## Required work
For every entry, reproduce the wording exactly and omit any image it holds.

## Machine-readable hardware designs
# # #

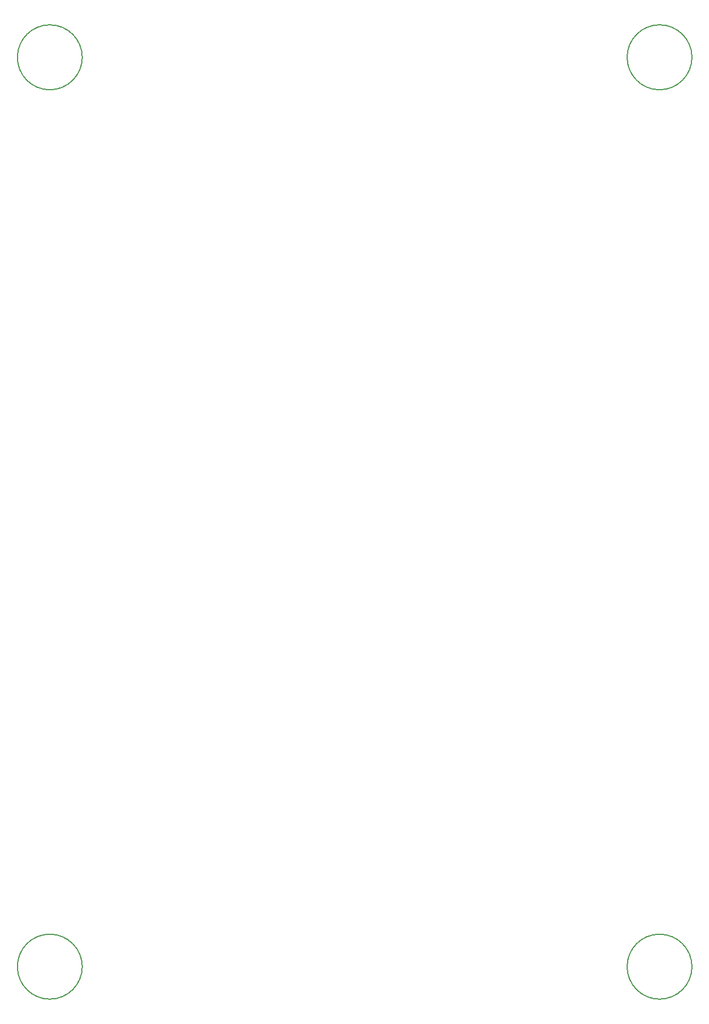
<source format=gbr>
G04 #@! TF.GenerationSoftware,KiCad,Pcbnew,5.1.5-52549c5~84~ubuntu18.04.1*
G04 #@! TF.CreationDate,2020-03-14T18:31:45-06:00*
G04 #@! TF.ProjectId,fuse-board-large,66757365-2d62-46f6-9172-642d6c617267,rev?*
G04 #@! TF.SameCoordinates,Original*
G04 #@! TF.FileFunction,Legend,Bot*
G04 #@! TF.FilePolarity,Positive*
%FSLAX46Y46*%
G04 Gerber Fmt 4.6, Leading zero omitted, Abs format (unit mm)*
G04 Created by KiCad (PCBNEW 5.1.5-52549c5~84~ubuntu18.04.1) date 2020-03-14 18:31:45*
%MOMM*%
%LPD*%
G04 APERTURE LIST*
%ADD10C,0.150000*%
G04 APERTURE END LIST*
D10*
X43000000Y-186000000D02*
G75*
G03X43000000Y-186000000I-5000000J0D01*
G01*
X137000000Y-186000000D02*
G75*
G03X137000000Y-186000000I-5000000J0D01*
G01*
X137000000Y-46000000D02*
G75*
G03X137000000Y-46000000I-5000000J0D01*
G01*
X43000000Y-46000000D02*
G75*
G03X43000000Y-46000000I-5000000J0D01*
G01*
M02*

</source>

# # #

## Problem solution
<source format=gbr>
G04 #@! TF.GenerationSoftware,KiCad,Pcbnew,5.1.5-52549c5~84~ubuntu18.04.1*
G04 #@! TF.CreationDate,2020-03-14T18:31:45-06:00*
G04 #@! TF.ProjectId,fuse-board-large,66757365-2d62-46f6-9172-642d6c617267,rev?*
G04 #@! TF.SameCoordinates,Original*
G04 #@! TF.FileFunction,Legend,Bot*
G04 #@! TF.FilePolarity,Positive*
%FSLAX46Y46*%
G04 Gerber Fmt 4.6, Leading zero omitted, Abs format (unit mm)*
G04 Created by KiCad (PCBNEW 5.1.5-52549c5~84~ubuntu18.04.1) date 2020-03-14 18:31:45*
%MOMM*%
%LPD*%
G04 APERTURE LIST*
%ADD10C,0.150000*%
G04 APERTURE END LIST*
D10*
X43000000Y-186000000D02*
G75*
G03X43000000Y-186000000I-5000000J0D01*
G01*
X137000000Y-186000000D02*
G75*
G03X137000000Y-186000000I-5000000J0D01*
G01*
X137000000Y-46000000D02*
G75*
G03X137000000Y-46000000I-5000000J0D01*
G01*
X43000000Y-46000000D02*
G75*
G03X43000000Y-46000000I-5000000J0D01*
G01*
M02*

</source>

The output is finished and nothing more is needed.